# Elgar's Symphony 2 - your opinion



## Isola (Mar 26, 2008)

I'm totally unfamiliar with this symphony but since I may go to see a concert of it I thought I should do some homeworks - youtubed a bit, not sure if I like it. What do you guys think about it and how would you rate it?


----------



## starry (Jun 2, 2009)

I much prefer his 1st in every way. The heart of the 2nd symphony I suppose is the slow movement, but I prefer the slow movement from the 1st.


----------



## Elgarian (Jul 30, 2008)

It's not an easy symphony. The 1st is my favourite symphony (by _anyone_), but I still find the second symphony quite 'difficult' even after many years, and I can't quite click into place with it. I tend to find myself lost at times, unsure of where I am in the scheme of things, and of how I got there. However, the slow movement is magnificent, I think; it can be enormously moving, and is full of pain and loss, all delivered of course with that underlying 'nobilmente' attitude that is usually there or thereabouts with Elgar.

Generally I find that people with a deeper understanding of music than I have tend to find it more satisfactory than the 1st; as if the 1st is a bit too 'obvious', while the second demands more commitment from the listener, but rewards it, when given.


----------



## starry (Jun 2, 2009)

Elgarian said:


> It's not an easy symphony. The 1st is my favourite symphony (by _anyone_), but I still find the second symphony quite 'difficult' even after many years, and I can't quite click into place with it. I tend to find myself lost at times, unsure of where I am in the scheme of things, and of how I got there. However, the slow movement is magnificent, I think; it can be enormously moving, and is full of pain and loss, all delivered of course with that underlying 'nobilmente' attitude that is usually there or thereabouts with Elgar.
> 
> Generally I find that people with a deeper understanding of music than I have tend to find it more satisfactory than the 1st; as if the 1st is a bit too 'obvious', while the second demands more commitment from the listener, but rewards it, when given.


Some people say they like the 2nd more, but I wonder if they say that just to be different and to champion the piece that is less in the limelight.

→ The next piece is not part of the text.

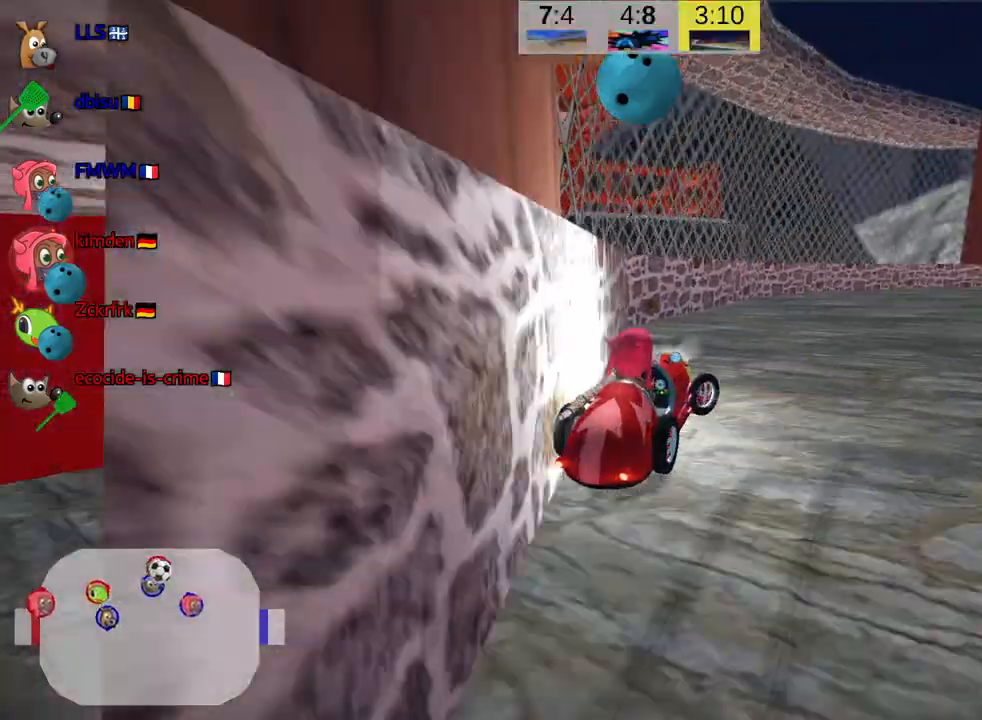
{"keys": ["right", "skid", "up"], "events": []}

The 1st was hugely popular from the start, the 2nd not so much perhaps. I think the 1st does have complexities, the first movement for example. The Scherzo like movement of the 2nd I don't find as intricate as the one in the first symphony either. Certainly the first has some big tunes and a triumphant finale with the last movement but is that really a bad thing? It seems snobbish for someone to say it's too obvious, they might as well say Tchaikovky's 5th is too obvious or Beethoven's 5th.


----------



## Elgarian (Jul 30, 2008)

starry said:


> It seems snobbish for someone to say it's too obvious, they might as well say Tchaikovky's 5th is too obvious or Beethoven's 5th.

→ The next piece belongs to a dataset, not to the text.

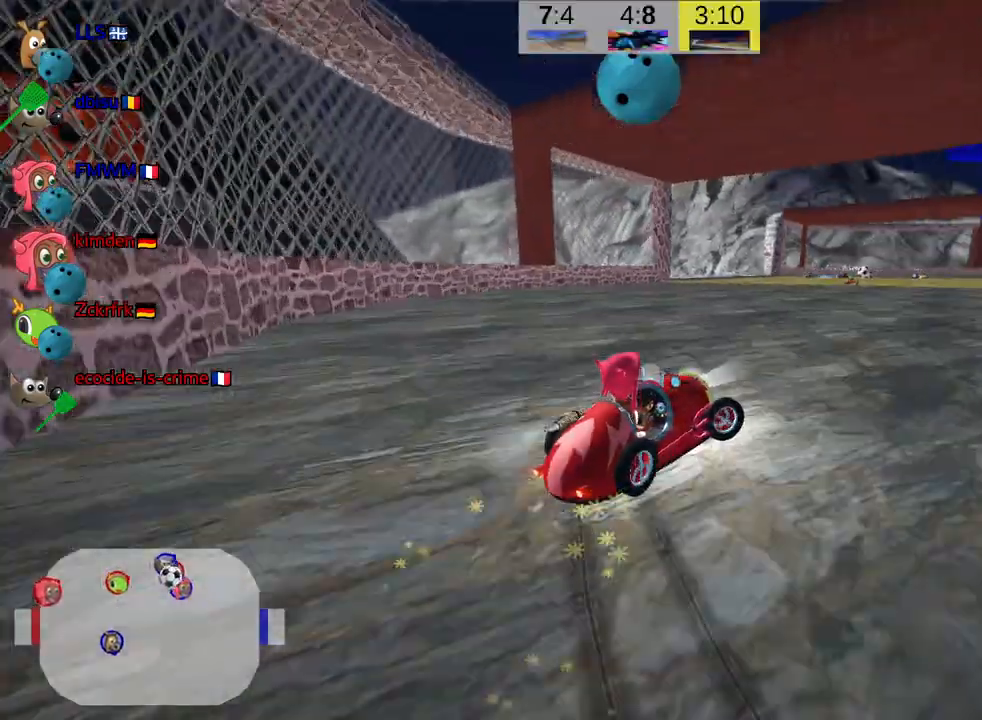
{"keys": ["left", "skid", "up"], "events": [[384, "left", "down"], [417, "right", "up"]]}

Indeed, but I haven't heard anyone _say_ that - I was just guessing at a possible reason. I always did find the 1st symphony very easy to enjoy, even on first listening - it's a very accessible symphony. But I do know a number of people who (very sincerely) favour the second, all of whom generally have a deeper insight into music than I do.


----------



## starry (Jun 2, 2009)

It's quite accessible but obviously not for someone starting out in classical music. The first movement is the most difficult and might take time for some people to digest, it has quite a few ideas. And the slow movement has quite a long melodic line I suppose alongside some contrast.


----------



## violadamore2 (Mar 6, 2010)

I drown in the romanticism of Elgar and can hardly choose between them.

to hear a really great orchestra, live or in recording, play either of them is a treat for me.
Try just listiening to either Elgar symphony and don't worry about connecting or understanding; just get a tan in the glow.....


----------



## Isola (Mar 26, 2008)

Thank you all for the input. If I get to see the concert, will duly report back.


----------



## Jules141 (Nov 20, 2009)

I getting into the second. The first is my favourite definately, the second is taking longer to get into; but there are so many wonderful moments, particually in the first movement. I LOVE the opening, its so proud.


----------



## Sid James (Feb 7, 2009)

violadamore2 said:


> I drown in the romanticism of Elgar...


Me too, I tend to connect more with his chamber works...


----------



## starry (Jun 2, 2009)

I agree that the second symphony opens memorably with its first notes, more so perhaps than the 1st. But obviously that's not enough for me. I can't really just let the music wash over me, I like to be more involved than that.


----------



## Huge (Dec 24, 2006)

Funny, I was listening to this JUST this morning.

I prefer his 1st, because it's "easier to listen to".... sorry, that makes me sound like a pleb, but I LOVE the 1st and 2nd movements of the 2nd.


----------



## Falstaft (Mar 27, 2010)

I like the Second symphony a lot. The 3rd movement Presto/Rondo is among my favorite pieces by Elgar; terrific sequences, lots of devilishly unpredictable melodies, though at first it is pretty daunting (esp. with the passing thematic links with the first movement). 2nd movement Largo is beautiful, hardly unapproachable music. Definitely recommend it!


----------



## starry (Jun 2, 2009)

Falstaft said:


> I like the Second symphony a lot. The 3rd movement Presto/Rondo is among my favorite pieces by Elgar; terrific sequences, lots of devilishly unpredictable melodies, though at first it is pretty daunting (esp. with the passing thematic links with the first movement). 2nd movement Largo is beautiful, hardly unapproachable music. Definitely recommend it!


Maybe the third movement is technically clever and has energy but still not quite the heart for me that the equivalent movement has in the 1st. The slow movement I already mentioned is arguably the high point of this symphony for me.


----------



## angusdegraosta (Jun 5, 2010)

The First and Second are equally good in my book. The First should be performed more, as should the Second. The Second takes time to appreciate. The first movement got me seasick at first, but I grew to understand its logic and charm. Its themes are quoted quite a lot in the middle movements. I love the finale and the quiet, reflective way it closes. I also like the way Vernon Handley augments the finale bass line with pipe organ pedals on the EMI Classics for Pleasure 1980 recording. Elgar suggested it could be done when available; it makes a big difference, even if its only during a few measures of music.

So I'd say the First is powerful and the Second is a beauty. Anthony Payne's working of the Third I haven't heard yet.


----------



## jives11 (Jun 20, 2010)

I love the Elgar 2nd - I think it is his greatest work. While it could not have been composed by anyone else, it has some really dark moments that don't easily fit with the popular image of Elgar - composer to the Empire. Each movement has a sort of dark shadow moment, hard to define, but it would be with me on my Desert Island. There are many good recordings - I have the Boult and the Handley versions - both fine


----------